Exercise.
Copy each of the lines below verbatim, leaving out the pictures.

Given records.
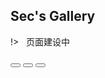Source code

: ## Sec's Gallery

!> <i class="fa-solid fa-toggle-off"></i>&nbsp;&nbsp;页面建设中

<div class="g-shell">
    <div id="g-main"></div>
    <button class="g-button prev" onclick="frontANDback('peB')"><i class="fas fa-chevron-left"></i></button>
    <button class="g-button next" onclick="frontANDback('neB')"><i class="fas fa-chevron-right"></i></button>
    <button class="random" onclick="imgRandom()"><i class="fas fa-dice-five fa-3x fa-spin" style="--fa-animation-duration: 6s;"></i></button>
</div>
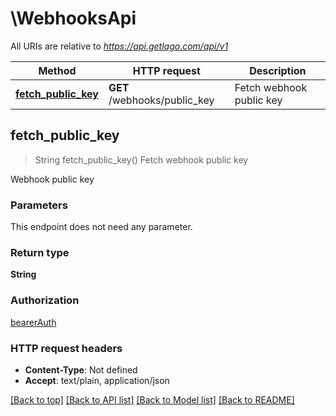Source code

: # \WebhooksApi

All URIs are relative to *https://api.getlago.com/api/v1*

Method | HTTP request | Description
------------- | ------------- | -------------
[**fetch_public_key**](WebhooksApi.md#fetch_public_key) | **GET** /webhooks/public_key | Fetch webhook public key



## fetch_public_key

> String fetch_public_key()
Fetch webhook public key

Webhook public key

### Parameters

This endpoint does not need any parameter.

### Return type

**String**

### Authorization

[bearerAuth](../README.md#bearerAuth)

### HTTP request headers

- **Content-Type**: Not defined
- **Accept**: text/plain, application/json

[[Back to top]](#) [[Back to API list]](../README.md#documentation-for-api-endpoints) [[Back to Model list]](../README.md#documentation-for-models) [[Back to README]](../README.md)

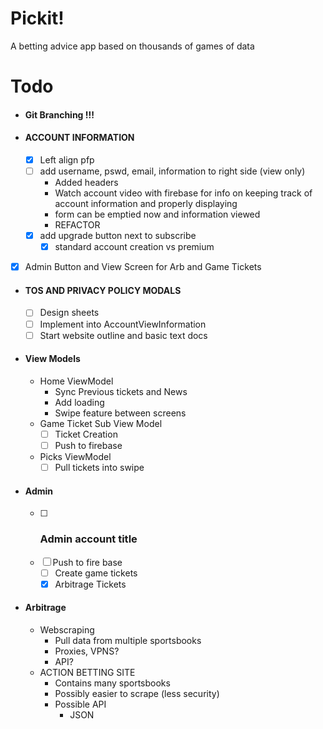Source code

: # Pickit!
A betting advice app based on thousands of games of data

# Todo

- #### Git Branching !!!

- #### ACCOUNT INFORMATION 
    - [x] Left align pfp
    - [ ] add username, pswd, email, information to right side (view only)
        - Added headers
        - Watch account video with firebase for info on keeping track of account information and properly displaying
        - form can be emptied now and information viewed
        - REFACTOR
    - [x]  add upgrade button next to subscribe
        - [x] standard account creation vs premium

- [x] Admin Button and View Screen for Arb and Game Tickets

- #### TOS AND PRIVACY POLICY MODALS
    - [ ] Design sheets
    - [ ] Implement into AccountViewInformation
    - [ ] Start website outline and basic text docs

- #### View Models
    - Home ViewModel
        - Sync Previous tickets and News
        - Add loading
        - Swipe feature between screens
    - Game Ticket Sub View Model
        - [ ] Ticket Creation
        - [ ] Push to firebase
    - Picks ViewModel
        - [ ] Pull tickets into swipe
    
- #### Admin
    - [ ] ### Admin account title
    - [ ] Push to fire base
        - [ ] Create game tickets
        - [x] Arbitrage Tickets

- #### Arbitrage
    - Webscraping
        - Pull data from multiple sportsbooks
        - Proxies, VPNS?
        - API?
    - ACTION BETTING SITE
        - Contains many sportsbooks
        - Possibly easier to scrape (less security)
        - Possible API
            - JSON

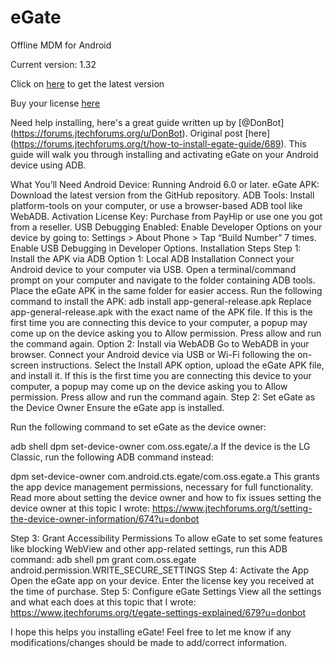 # eGate
Offline MDM for Android

Current version: 1.32

Click on [here](https://github.com/offlinesoftwaresolutions/eGate/releases/latest) to get the latest version

Buy your license [here](https://payhip.com/b/vxf1i)


Need help installing, here's a great guide written up by [@DonBot] (https://forums.jtechforums.org/u/DonBot). Original post [here] (https://forums.jtechforums.org/t/how-to-install-egate-guide/689).
This guide will walk you through installing and activating eGate on your Android device using ADB.

What You’ll Need
Android Device: Running Android 6.0 or later.
eGate APK: Download the latest version from the GitHub repository.
ADB Tools:
Install platform-tools on your computer, or use a browser-based ADB tool like WebADB.
Activation License Key: Purchase from PayHip or use one you got from a reseller.
USB Debugging Enabled:
Enable Developer Options on your device by going to:
Settings > About Phone > Tap “Build Number” 7 times.
Enable USB Debugging in Developer Options.
Installation Steps
Step 1: Install the APK via ADB
Option 1: Local ADB Installation
Connect your Android device to your computer via USB.
Open a terminal/command prompt on your computer and navigate to the folder containing ADB tools.
Place the eGate APK in the same folder for easier access.
Run the following command to install the APK:
adb install app-general-release.apk
Replace app-general-release.apk with the exact name of the APK file.
If this is the first time you are connecting this device to your computer, a popup may come up on the device asking you to Allow permission. Press allow and run the command again.
Option 2: Install via WebADB
Go to WebADB in your browser.
Connect your Android device via USB or Wi-Fi following the on-screen instructions.
Select the Install APK option, upload the eGate APK file, and install it.
If this is the first time you are connecting this device to your computer, a popup may come up on the device asking you to Allow permission. Press allow and run the command again.
Step 2: Set eGate as the Device Owner
Ensure the eGate app is installed.

Run the following command to set eGate as the device owner:

adb shell dpm set-device-owner com.oss.egate/.a
If the device is the LG Classic, run the following ADB command instead:

dpm set-device-owner com.android.cts.egate/com.oss.egate.a
This grants the app device management permissions, necessary for full functionality.
Read more about setting the device owner and how to fix issues setting the device owner at this topic I wrote:
https://www.jtechforums.org/t/setting-the-device-owner-information/674?u=donbot

Step 3: Grant Accessibility Permissions
To allow eGate to set some features like blocking WebView and other app-related settings, run this ADB command:
adb shell pm grant com.oss.egate android.permission.WRITE_SECURE_SETTINGS
Step 4: Activate the App
Open the eGate app on your device.
Enter the license key you received at the time of purchase.
Step 5: Configure eGate Settings
View all the settings and what each does at this topic that I wrote:
https://www.jtechforums.org/t/egate-settings-explained/679?u=donbot

I hope this helps you installing eGate! Feel free to let me know if any modifications/changes should be made to add/correct information.
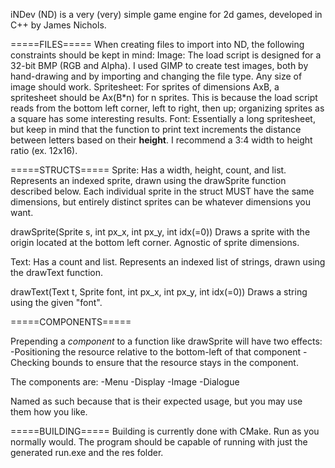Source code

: iNDev (ND) is a very (very) simple game engine for 2d games, developed in C++ by
James Nichols.


=====FILES=====
When creating files to import into ND, the following constraints should be kept
in mind:
Image: The load script is designed for a 32-bit BMP (RGB and Alpha). I used
  GIMP to create test images, both by hand-drawing and by importing and changing
  the file type. Any size of image should work.
Spritesheet: For sprites of dimensions AxB, a spritesheet should be Ax(B*n) for
  n sprites. This is because the load script reads from the bottom left corner,
  left to right, then up; organizing sprites as a square has some interesting
  results.
Font: Essentially a long spritesheet, but keep in mind that the function to
  print text increments the distance between letters based on their **height**.
  I recommend a 3:4 width to height ratio (ex. 12x16).


=====STRUCTS=====
Sprite:
  Has a width, height, count, and list.
  Represents an indexed sprite, drawn using the drawSprite function described
  below. Each individual sprite in the struct MUST have the same dimensions,
  but entirely distinct sprites can be whatever dimensions you want.

drawSprite(Sprite s, int px_x, int px_y, int idx(=0))
  Draws a sprite with the origin located at the bottom left corner. Agnostic of
  sprite dimensions.

Text:
  Has a count and list.
  Represents an indexed list of strings, drawn using the drawText function.

drawText(Text t, Sprite font, int px_x, int px_y, int idx(=0))
  Draws a string using the given "font".

=====COMPONENTS=====

Prepending a *component* to a function like drawSprite will have two effects:
  -Positioning the resource relative to the bottom-left of that component
  -Checking bounds to ensure that the resource stays in the component.

The components are:
  -Menu
  -Display
  -Image
  -Dialogue

Named as such because that is their expected usage, but you may use them how
you like.


=====BUILDING=====
Building is currently done with CMake. Run as you normally would. The program
should be capable of running with just the generated run.exe and the res folder.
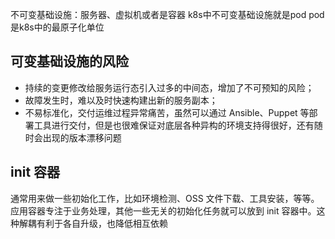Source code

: 不可变基础设施：服务器、虚拟机或者是容器
k8s中不可变基础设施就是pod
pod是k8s中的最原子化单位


## 可变基础设施的风险
- 持续的变更修改给服务运行态引入过多的中间态，增加了不可预知的风险；
- 故障发生时，难以及时快速构建出新的服务副本；
- 不易标准化，交付运维过程异常痛苦，虽然可以通过 Ansible、Puppet 等部署工具进行交付，但是也很难保证对底层各种异构的环境支持得很好，还有随时会出现的版本漂移问题



## init 容器
通常用来做一些初始化工作，比如环境检测、OSS 文件下载、工具安装，等等。
应用容器专注于业务处理，其他一些无关的初始化任务就可以放到 init 容器中。这种解耦有利于各自升级，也降低相互依赖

Task answer.
Source code

: ## Sec's Gallery

!> <i class="fa-solid fa-toggle-off"></i>&nbsp;&nbsp;页面建设中

<div class="g-shell">
    <div id="g-main"></div>
    <button class="g-button prev" onclick="frontANDback('peB')"><i class="fas fa-chevron-left"></i></button>
    <button class="g-button next" onclick="frontANDback('neB')"><i class="fas fa-chevron-right"></i></button>
    <button class="random" onclick="imgRandom()"><i class="fas fa-dice-five fa-3x fa-spin" style="--fa-animation-duration: 6s;"></i></button>
</div>
Source code

: # \WebhooksApi

All URIs are relative to *https://api.getlago.com/api/v1*

Method | HTTP request | Description
------------- | ------------- | -------------
[**fetch_public_key**](WebhooksApi.md#fetch_public_key) | **GET** /webhooks/public_key | Fetch webhook public key



## fetch_public_key

> String fetch_public_key()
Fetch webhook public key

Webhook public key

### Parameters

This endpoint does not need any parameter.

### Return type

**String**

### Authorization

[bearerAuth](../README.md#bearerAuth)

### HTTP request headers

- **Content-Type**: Not defined
- **Accept**: text/plain, application/json

[[Back to top]](#) [[Back to API list]](../README.md#documentation-for-api-endpoints) [[Back to Model list]](../README.md#documentation-for-models) [[Back to README]](../README.md)

Source code

: # Pickit!
A betting advice app based on thousands of games of data

# Todo

- #### Git Branching !!!

- #### ACCOUNT INFORMATION 
    - [x] Left align pfp
    - [ ] add username, pswd, email, information to right side (view only)
        - Added headers
        - Watch account video with firebase for info on keeping track of account information and properly displaying
        - form can be emptied now and information viewed
        - REFACTOR
    - [x]  add upgrade button next to subscribe
        - [x] standard account creation vs premium

- [x] Admin Button and View Screen for Arb and Game Tickets

- #### TOS AND PRIVACY POLICY MODALS
    - [ ] Design sheets
    - [ ] Implement into AccountViewInformation
    - [ ] Start website outline and basic text docs

- #### View Models
    - Home ViewModel
        - Sync Previous tickets and News
        - Add loading
        - Swipe feature between screens
    - Game Ticket Sub View Model
        - [ ] Ticket Creation
        - [ ] Push to firebase
    - Picks ViewModel
        - [ ] Pull tickets into swipe
    
- #### Admin
    - [ ] ### Admin account title
    - [ ] Push to fire base
        - [ ] Create game tickets
        - [x] Arbitrage Tickets

- #### Arbitrage
    - Webscraping
        - Pull data from multiple sportsbooks
        - Proxies, VPNS?
        - API?
    - ACTION BETTING SITE
        - Contains many sportsbooks
        - Possibly easier to scrape (less security)
        - Possible API
            - JSON

 # eGate
Offline MDM for Android

Current version: 1.32

Click on [here](https://github.com/offlinesoftwaresolutions/eGate/releases/latest) to get the latest version

Buy your license [here](https://payhip.com/b/vxf1i)


Need help installing, here's a great guide written up by [@DonBot] (https://forums.jtechforums.org/u/DonBot). Original post [here] (https://forums.jtechforums.org/t/how-to-install-egate-guide/689).
This guide will walk you through installing and activating eGate on your Android device using ADB.

What You’ll Need
Android Device: Running Android 6.0 or later.
eGate APK: Download the latest version from the GitHub repository.
ADB Tools:
Install platform-tools on your computer, or use a browser-based ADB tool like WebADB.
Activation License Key: Purchase from PayHip or use one you got from a reseller.
USB Debugging Enabled:
Enable Developer Options on your device by going to:
Settings > About Phone > Tap “Build Number” 7 times.
Enable USB Debugging in Developer Options.
Installation Steps
Step 1: Install the APK via ADB
Option 1: Local ADB Installation
Connect your Android device to your computer via USB.
Open a terminal/command prompt on your computer and navigate to the folder containing ADB tools.
Place the eGate APK in the same folder for easier access.
Run the following command to install the APK:
adb install app-general-release.apk
Replace app-general-release.apk with the exact name of the APK file.
If this is the first time you are connecting this device to your computer, a popup may come up on the device asking you to Allow permission. Press allow and run the command again.
Option 2: Install via WebADB
Go to WebADB in your browser.
Connect your Android device via USB or Wi-Fi following the on-screen instructions.
Select the Install APK option, upload the eGate APK file, and install it.
If this is the first time you are connecting this device to your computer, a popup may come up on the device asking you to Allow permission. Press allow and run the command again.
Step 2: Set eGate as the Device Owner
Ensure the eGate app is installed.

Run the following command to set eGate as the device owner:

adb shell dpm set-device-owner com.oss.egate/.a
If the device is the LG Classic, run the following ADB command instead:

dpm set-device-owner com.android.cts.egate/com.oss.egate.a
This grants the app device management permissions, necessary for full functionality.
Read more about setting the device owner and how to fix issues setting the device owner at this topic I wrote:
https://www.jtechforums.org/t/setting-the-device-owner-information/674?u=donbot

Step 3: Grant Accessibility Permissions
To allow eGate to set some features like blocking WebView and other app-related settings, run this ADB command:
adb shell pm grant com.oss.egate android.permission.WRITE_SECURE_SETTINGS
Step 4: Activate the App
Open the eGate app on your device.
Enter the license key you received at the time of purchase.
Step 5: Configure eGate Settings
View all the settings and what each does at this topic that I wrote:
https://www.jtechforums.org/t/egate-settings-explained/679?u=donbot

I hope this helps you installing eGate! Feel free to let me know if any modifications/changes should be made to add/correct information.
Source code

: iNDev (ND) is a very (very) simple game engine for 2d games, developed in C++ by
James Nichols.


=====FILES=====
When creating files to import into ND, the following constraints should be kept
in mind:
Image: The load script is designed for a 32-bit BMP (RGB and Alpha). I used
  GIMP to create test images, both by hand-drawing and by importing and changing
  the file type. Any size of image should work.
Spritesheet: For sprites of dimensions AxB, a spritesheet should be Ax(B*n) for
  n sprites. This is because the load script reads from the bottom left corner,
  left to right, then up; organizing sprites as a square has some interesting
  results.
Font: Essentially a long spritesheet, but keep in mind that the function to
  print text increments the distance between letters based on their **height**.
  I recommend a 3:4 width to height ratio (ex. 12x16).


=====STRUCTS=====
Sprite:
  Has a width, height, count, and list.
  Represents an indexed sprite, drawn using the drawSprite function described
  below. Each individual sprite in the struct MUST have the same dimensions,
  but entirely distinct sprites can be whatever dimensions you want.

drawSprite(Sprite s, int px_x, int px_y, int idx(=0))
  Draws a sprite with the origin located at the bottom left corner. Agnostic of
  sprite dimensions.

Text:
  Has a count and list.
  Represents an indexed list of strings, drawn using the drawText function.

drawText(Text t, Sprite font, int px_x, int px_y, int idx(=0))
  Draws a string using the given "font".

=====COMPONENTS=====

Prepending a *component* to a function like drawSprite will have two effects:
  -Positioning the resource relative to the bottom-left of that component
  -Checking bounds to ensure that the resource stays in the component.

The components are:
  -Menu
  -Display
  -Image
  -Dialogue

Named as such because that is their expected usage, but you may use them how
you like.


=====BUILDING=====
Building is currently done with CMake. Run as you normally would. The program
should be capable of running with just the generated run.exe and the res folder.
Source code

: 不可变基础设施：服务器、虚拟机或者是容器
k8s中不可变基础设施就是pod
pod是k8s中的最原子化单位


## 可变基础设施的风险
- 持续的变更修改给服务运行态引入过多的中间态，增加了不可预知的风险；
- 故障发生时，难以及时快速构建出新的服务副本；
- 不易标准化，交付运维过程异常痛苦，虽然可以通过 Ansible、Puppet 等部署工具进行交付，但是也很难保证对底层各种异构的环境支持得很好，还有随时会出现的版本漂移问题



## init 容器
通常用来做一些初始化工作，比如环境检测、OSS 文件下载、工具安装，等等。
应用容器专注于业务处理，其他一些无关的初始化任务就可以放到 init 容器中。这种解耦有利于各自升级，也降低相互依赖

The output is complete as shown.